Less than a month after a news outfit reported that dozens of airport employees around the country have potential ties to terrorists, officials from the Department of Homeland Security (DHS) admit that only three airports in the United States require workers to undergo security checks. The astounding admission, delivered this week before Congress, comes on the heels of a number of cases involving gun and drug-smuggling schemes operated by airline employees at major airports, including those located in Atlanta, New York and San Francisco.

In all of the cases, airport workers used their security badges to access secured areas of their respective facilities without having to undergo any sort of check. As if this weren’t bad enough, last month government records obtained by the media revealed that 73 employees at nearly 40 airports across the nation were flagged for ties to terror in a June 2015 report from the DHS Inspector General’s Office.

The files identified two of them working at Logan International Airport in Boston, four at Hartsfield-Jackson Atlanta International Airport and six at Seattle-Tacoma International in Washington State. Here’s the government’s explanation for letting the potential terrorists slip by; the Transportation Security Administration (TSA) didn’t have access to the terrorism-related database during the vetting process for those employees. You can’t make this stuff up!

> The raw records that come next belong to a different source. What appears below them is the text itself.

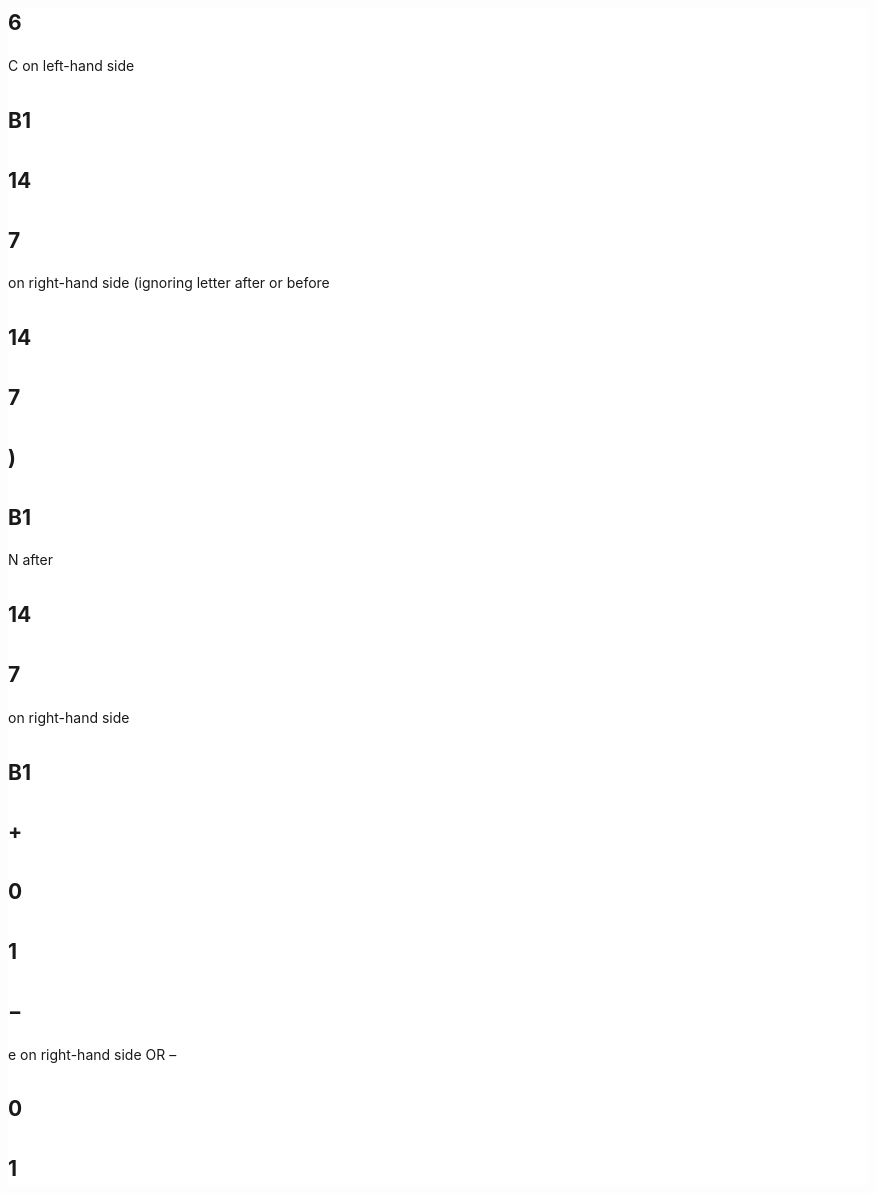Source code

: ## 6 

 C on left-hand side 

## B1 

## 14 

## 7 

 on right-hand side (ignoring letter after or before 

## 14 

## 7 

## ) 

## B1 

 N after 

## 14 

## 7 

 on right-hand side 

## B1 

## + 

## 0 

## 1 

## − 

 e on right-hand side OR – 

## 0 

## 1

Now we learn that only three of the nation’s 300 airports—Atlanta, Miami and Orlando—require employees to undergo security checks before work, even though there’s an epidemic of illicit activity among this demographic. The unbelievable stat was delivered by DHS officials testifying at a Senate Commerce Committee hearing this week. In the aftermath of the Belgium terrorist attacks, the hearing was scheduled to address efforts in this country to prevent attacks on passenger and freight targets that could lead to mass casualties. The head of TSA, Robert Neffenger, told lawmakers that the agency has increased the inspection of employees five-fold in the last five months but admitted improvements must be made and the nation’s airports will provide a report by the end of the month assessing their vulnerabilities.

That still doesn’t’ explain why only three of the country’s airports require employees to undergo security checks a decade and a half after the worst terrorist attack on U.S. soil. Apparently DHS can’t afford it and doesn’t really need it. At least that’s what a little-known entity called the Aviation Security Advisory Committee determined last spring. Composed of individuals representing private-sector organizations affected by aviation security requirements, the committee typically meets four times a year and advises the TSA on aviation security matters.

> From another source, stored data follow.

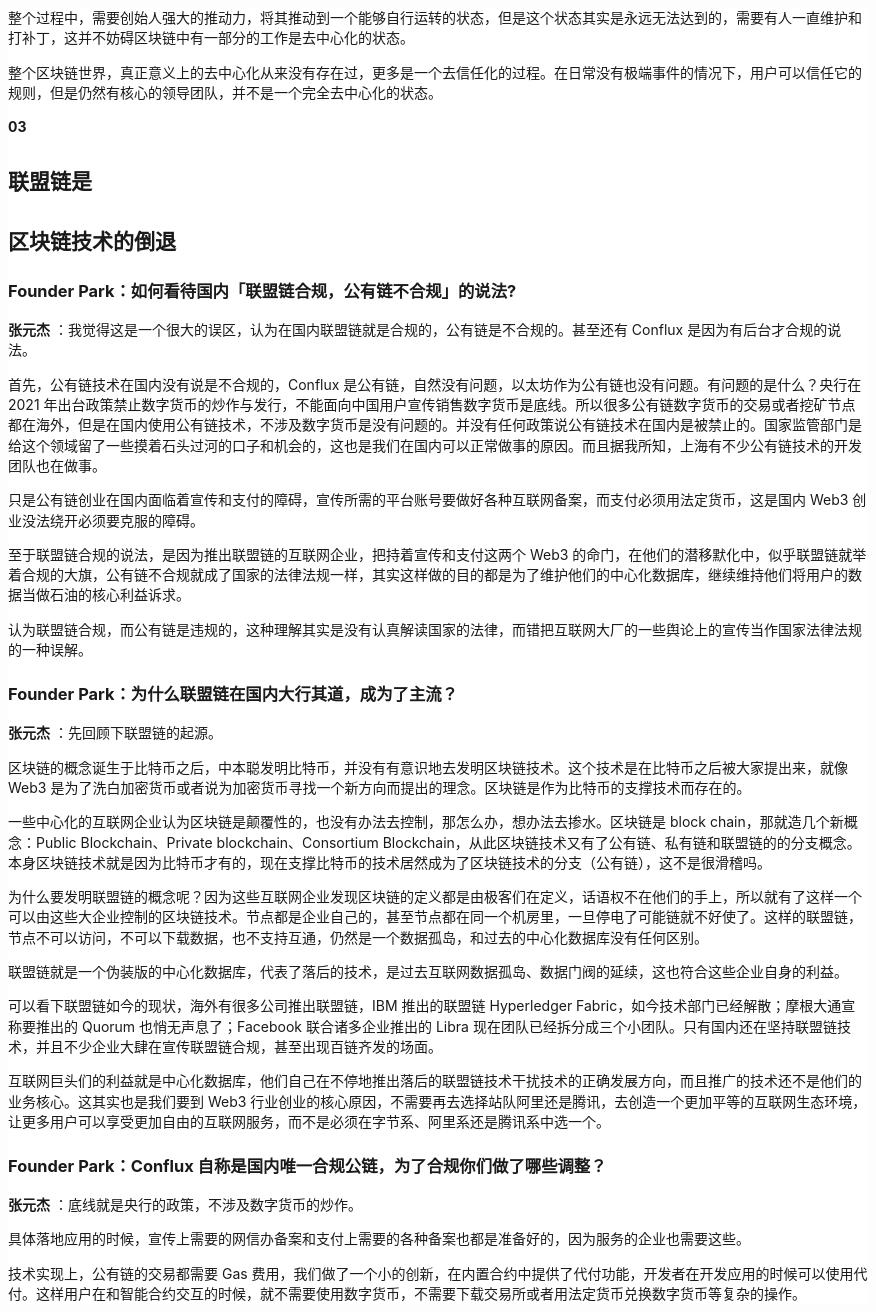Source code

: 整个过程中，需要创始人强大的推动力，将其推动到一个能够自行运转的状态，但是这个状态其实是永远无法达到的，需要有人一直维护和打补丁，这并不妨碍区块链中有一部分的工作是去中心化的状态。

整个区块链世界，真正意义上的去中心化从来没有存在过，更多是一个去信任化的过程。在日常没有极端事件的情况下，用户可以信任它的规则，但是仍然有核心的领导团队，并不是一个完全去中心化的状态。

  

**03**

## **联盟链是**

## **区块链技术的倒退**

### **Founder Park：如何看待国内「联盟链合规，公有链不合规」的说法?**

**张元杰** ：我觉得这是一个很大的误区，认为在国内联盟链就是合规的，公有链是不合规的。甚至还有 Conflux 是因为有后台才合规的说法。

首先，公有链技术在国内没有说是不合规的，Conflux 是公有链，自然没有问题，以太坊作为公有链也没有问题。有问题的是什么？央行在 2021
年出台政策禁止数字货币的炒作与发行，不能面向中国用户宣传销售数字货币是底线。所以很多公有链数字货币的交易或者挖矿节点都在海外，但是在国内使用公有链技术，不涉及数字货币是没有问题的。并没有任何政策说公有链技术在国内是被禁止的。国家监管部门是给这个领域留了一些摸着石头过河的口子和机会的，这也是我们在国内可以正常做事的原因。而且据我所知，上海有不少公有链技术的开发团队也在做事。

只是公有链创业在国内面临着宣传和支付的障碍，宣传所需的平台账号要做好各种互联网备案，而支付必须用法定货币，这是国内 Web3 创业没法绕开必须要克服的障碍。

至于联盟链合规的说法，是因为推出联盟链的互联网企业，把持着宣传和支付这两个 Web3
的命门，在他们的潜移默化中，似乎联盟链就举着合规的大旗，公有链不合规就成了国家的法律法规一样，其实这样做的目的都是为了维护他们的中心化数据库，继续维持他们将用户的数据当做石油的核心利益诉求。

认为联盟链合规，而公有链是违规的，这种理解其实是没有认真解读国家的法律，而错把互联网大厂的一些舆论上的宣传当作国家法律法规的一种误解。

### **Founder Park：为什么联盟链在国内大行其道，成为了主流？**

**张元杰** ：先回顾下联盟链的起源。

区块链的概念诞生于比特币之后，中本聪发明比特币，并没有有意识地去发明区块链技术。这个技术是在比特币之后被大家提出来，就像 Web3
是为了洗白加密货币或者说为加密货币寻找一个新方向而提出的理念。区块链是作为比特币的支撑技术而存在的。

一些中心化的互联网企业认为区块链是颠覆性的，也没有办法去控制，那怎么办，想办法去掺水。区块链是 block chain，那就造几个新概念：Public
Blockchain、Private blockchain、Consortium
Blockchain，从此区块链技术又有了公有链、私有链和联盟链的的分支概念。本身区块链技术就是因为比特币才有的，现在支撑比特币的技术居然成为了区块链技术的分支（公有链），这不是很滑稽吗。

为什么要发明联盟链的概念呢？因为这些互联网企业发现区块链的定义都是由极客们在定义，话语权不在他们的手上，所以就有了这样一个可以由这些大企业控制的区块链技术。节点都是企业自己的，甚至节点都在同一个机房里，一旦停电了可能链就不好使了。这样的联盟链，节点不可以访问，不可以下载数据，也不支持互通，仍然是一个数据孤岛，和过去的中心化数据库没有任何区别。

联盟链就是一个伪装版的中心化数据库，代表了落后的技术，是过去互联网数据孤岛、数据门阀的延续，这也符合这些企业自身的利益。

可以看下联盟链如今的现状，海外有很多公司推出联盟链，IBM 推出的联盟链 Hyperledger Fabric，如今技术部门已经解散；摩根大通宣称要推出的
Quorum 也悄无声息了；Facebook 联合诸多企业推出的 Libra
现在团队已经拆分成三个小团队。只有国内还在坚持联盟链技术，并且不少企业大肆在宣传联盟链合规，甚至出现百链齐发的场面。

互联网巨头们的利益就是中心化数据库，他们自己在不停地推出落后的联盟链技术干扰技术的正确发展方向，而且推广的技术还不是他们的业务核心。这其实也是我们要到
Web3
行业创业的核心原因，不需要再去选择站队阿里还是腾讯，去创造一个更加平等的互联网生态环境，让更多用户可以享受更加自由的互联网服务，而不是必须在字节系、阿里系还是腾讯系中选一个。

### **Founder Park：Conflux 自称是国内唯一合规公链，为了合规你们做了哪些调整？**

**张元杰** ：底线就是央行的政策，不涉及数字货币的炒作。

具体落地应用的时候，宣传上需要的网信办备案和支付上需要的各种备案也都是准备好的，因为服务的企业也需要这些。

技术实现上，公有链的交易都需要 Gas
费用，我们做了一个小的创新，在内置合约中提供了代付功能，开发者在开发应用的时候可以使用代付。这样用户在和智能合约交互的时候，就不需要使用数字货币，不需要下载交易所或者用法定货币兑换数字货币等复杂的操作。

The panel was established in 1989 after a terrorist attack on Pan Am flight 103 and members include representatives from various trade groups such as the Cargo Airline Association, the United Brotherhood of Carpenters, the U.S. Travel Association and the Airport Consultants Council. These are the folks that are deciding crucial issues associated with airport security.

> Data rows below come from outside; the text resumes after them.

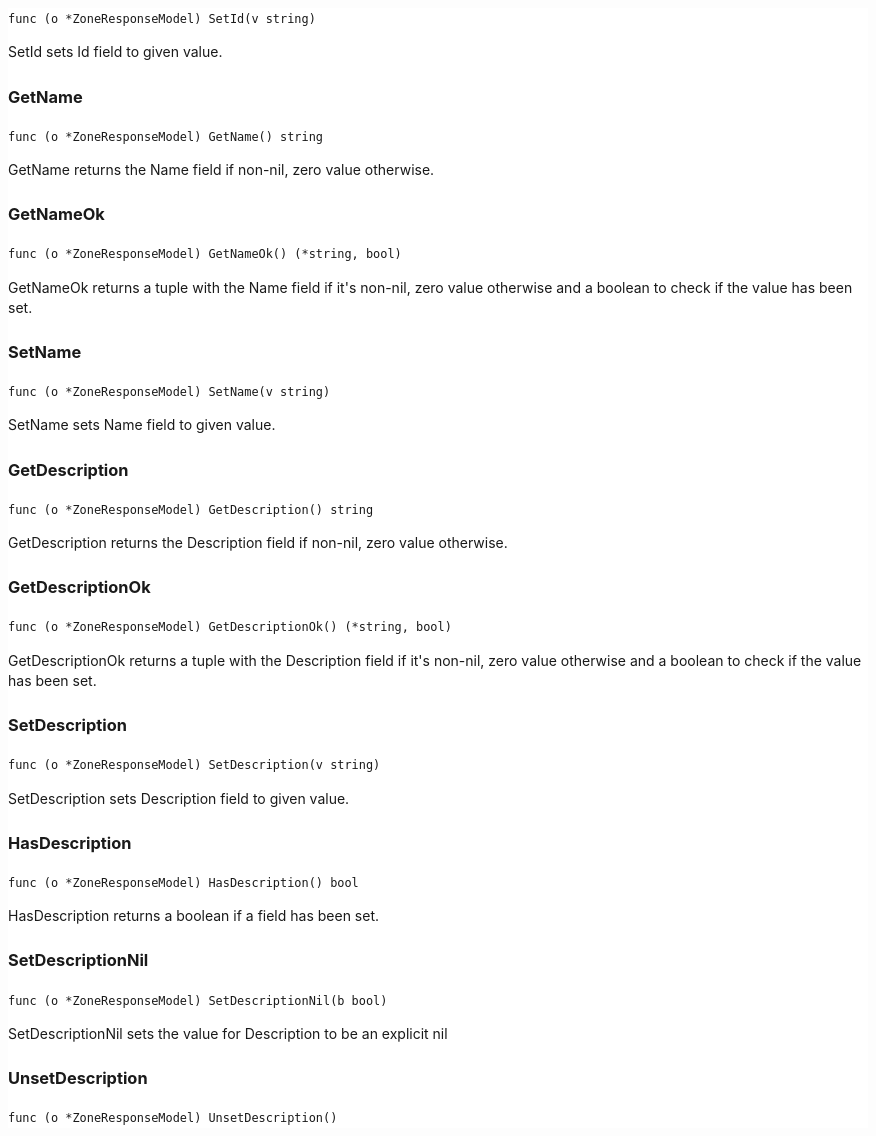 `func (o *ZoneResponseModel) SetId(v string)`

SetId sets Id field to given value.


### GetName

`func (o *ZoneResponseModel) GetName() string`

GetName returns the Name field if non-nil, zero value otherwise.

### GetNameOk

`func (o *ZoneResponseModel) GetNameOk() (*string, bool)`

GetNameOk returns a tuple with the Name field if it's non-nil, zero value otherwise
and a boolean to check if the value has been set.

### SetName

`func (o *ZoneResponseModel) SetName(v string)`

SetName sets Name field to given value.


### GetDescription

`func (o *ZoneResponseModel) GetDescription() string`

GetDescription returns the Description field if non-nil, zero value otherwise.

### GetDescriptionOk

`func (o *ZoneResponseModel) GetDescriptionOk() (*string, bool)`

GetDescriptionOk returns a tuple with the Description field if it's non-nil, zero value otherwise
and a boolean to check if the value has been set.

### SetDescription

`func (o *ZoneResponseModel) SetDescription(v string)`

SetDescription sets Description field to given value.

### HasDescription

`func (o *ZoneResponseModel) HasDescription() bool`

HasDescription returns a boolean if a field has been set.

### SetDescriptionNil

`func (o *ZoneResponseModel) SetDescriptionNil(b bool)`

 SetDescriptionNil sets the value for Description to be an explicit nil

### UnsetDescription
`func (o *ZoneResponseModel) UnsetDescription()`
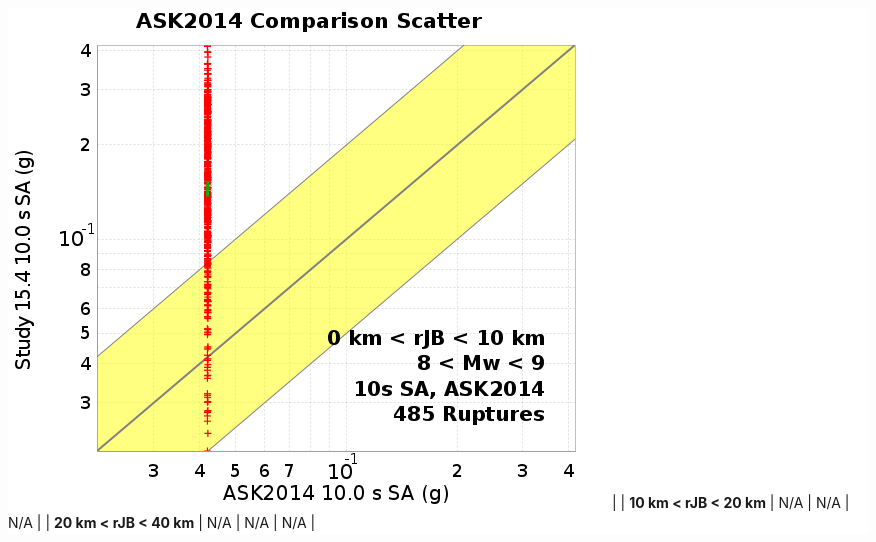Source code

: ![Scatter Plot](resources/WNGC_mag_8_9_dist_0_10_10s_ASK2014_scatter.png) |
| **10 km < rJB < 20 km** | N/A | N/A | N/A |
| **20 km < rJB < 40 km** | N/A | N/A | N/A |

In a 2015 report the committee wrote that most airports can’t afford daily employee screening and, even if they could, it wouldn’t do much good. That’s because full screening wouldn’t “appreciably increase the overall system-wide protection,” according to the committee’s findings and “no single measure can provide broad-spectrum protection against risks or adversaries.” Furthermore, this group of aviation advisors concluded that daily screening of airport workers “is incapable of determining a person’s motivations, attitudes and capabilities to cause harm, among other limitations.” Under that ridiculous argument, airport security would be eliminated altogether for everyone.